▶ To-do item
Find every line in the records below that contains the word "flowers", and copy each such line.
*** Information given ***
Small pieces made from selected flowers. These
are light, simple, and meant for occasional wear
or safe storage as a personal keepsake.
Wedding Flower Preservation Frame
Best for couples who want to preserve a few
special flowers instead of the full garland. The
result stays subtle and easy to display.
***
▶ Solution
Small pieces made from selected flowers. These
special flowers instead of the full garland. The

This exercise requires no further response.